In this episode John and Gregg discuss Chapter 8 of Darin Hufford’s The Misunderstood God. John notes Hufford’s lack of scriptural references is both refreshing and problematic (as Hufford globalizes his own experience to his readers). Gregg replies that, in contrast to Kyle Idleman’s Not a Fan (where Gregg and John were able to evaluate Idleman’s views based on the scriptural texts from which he drew them and how Idleman interpreted them). The validity of Hufford’s positions (on God and Christianity) are harder to evaluate because they aren’t based on biblical texts and the only sources cited to establish their validity are Hufford’s experiences.
Gregg notes in Chapter 7 how, in contrast to the notion that God created humans to “worship God and enjoy God forever,” he finds Hufford’s notion far more compelling: God created humanity “because love requires expression” (p. 76). In other words, we are created to be in a love relationship with God. John resonates with Hufford’s comments about being far more deeply complimented / appreciated by those who know him best. For Gregg this co-incides with his own personal emphasis on truth and love being at the core of one’s relationship with God where one is truly known and deeply loved.

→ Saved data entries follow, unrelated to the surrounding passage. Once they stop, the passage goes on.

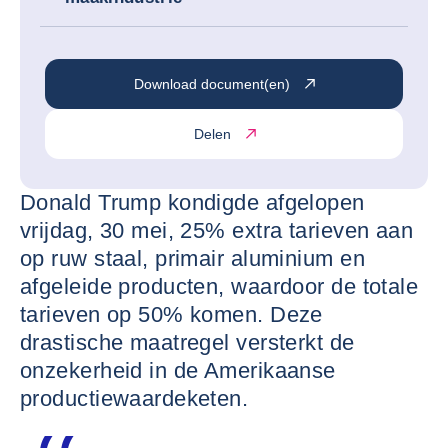
Download document(en)
Delen
Donald Trump kondigde afgelopen
vrijdag, 30 mei, 25% extra tarieven aan
op ruw staal, primair aluminium en
afgeleide producten, waardoor de totale
tarieven op 50% komen. Deze
drastische maatregel versterkt de
onzekerheid in de Amerikaanse
productiewaardeketen.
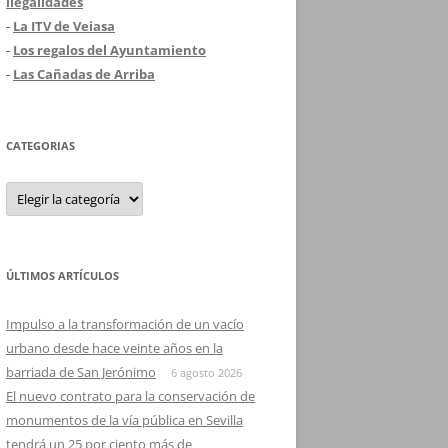
ilegalidades
-
La ITV de Veiasa
-
Los regalos del Ayuntamiento
-
Las Cañadas de Arriba
CATEGORIAS
Categorias
ÚLTIMOS ARTÍCULOS
Impulso a la transformación de un vacío
urbano desde hace veinte años en la
barriada de San Jerónimo
6 agosto 2026
El nuevo contrato para la conservación de
monumentos de la vía pública en Sevilla
tendrá un 25 por ciento más de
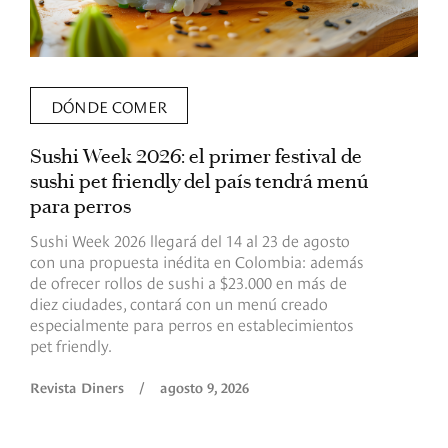
DÓNDE COMER
Sushi Week 2026: el primer festival de
L
sushi pet friendly del país tendrá menú
s
para perros
v
Sushi Week 2026 llegará del 14 al 23 de agosto
D
con una propuesta inédita en Colombia: además
d
de ofrecer rollos de sushi a $23.000 en más de
s
diez ciudades, contará con un menú creado
o
especialmente para perros en establecimientos
e
pet friendly.
R
Revista Diners
/
agosto 9, 2026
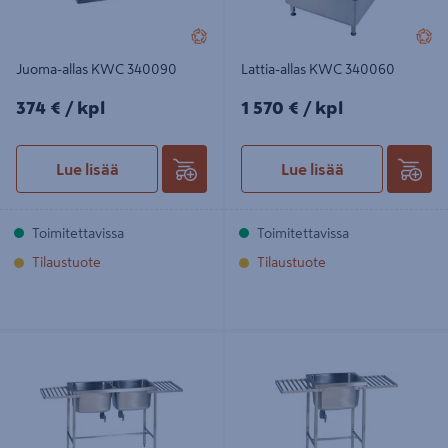
Juoma-allas KWC 340090
Lattia-allas KWC 340060
374€/kpl
1570€/kpl
374 €
/ kpl
1 570 €
/ kpl
Lue lisää
Lue lisää
Toimitettavissa
Toimitettavissa
Tilaustuote
Tilaustuote
Pesuallaskaluste KWC kaksi altainen
Pesuallaskaluste KWC yksi altainen
pesualtaikko
pesualtaikko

Yet John hesitates between two options. On the one hand, because Hufford does not back up his view with biblical texts this sounds to John’s ears like merely Hufford’s opinion (based on on what, we have no idea). On the other hand, John finds some agreement with Hufford’s notion that Christians have stopped questioning whatever seems to be supported by biblical texts. Instead, John wants a balance between accessibility and credibility, with a goal of having clarity about the topic.
Gregg cites the need for inter-reliance among Christians in order to strike this balance such that, while some Christians are capable and interested in deeply examining the Bible yet others have abilities that are more practically oriented, and both are required. In Gregg’s view Hufford is communicating his experiences and insights about God, however by insisting that they be framed within 1 Corinthians 13, Hufford ends up twisting the text to fit his experiences and views. In other words, it appears he has let the format of his communication drive the the content. This is problematic.
Gregg believes the reason for this is the tendency of evangelicals to be weak in two key areas: idea formulation and deeper dialogue. Specifically, Gregg notes that by globalizing his own experiences Hufford doesn’t invite reader into a dialogue with him (e.g., “Could matters be as I’ve suggested? If so, how might this how you view God?”). Instead the presentation has a tone of take-it-or-leave-it. And not only is this an innately unsuccessful mode of interaction, but it is at odds with the very view of God that Hufford is presenting (where God is generous, open, inviting, etc.)!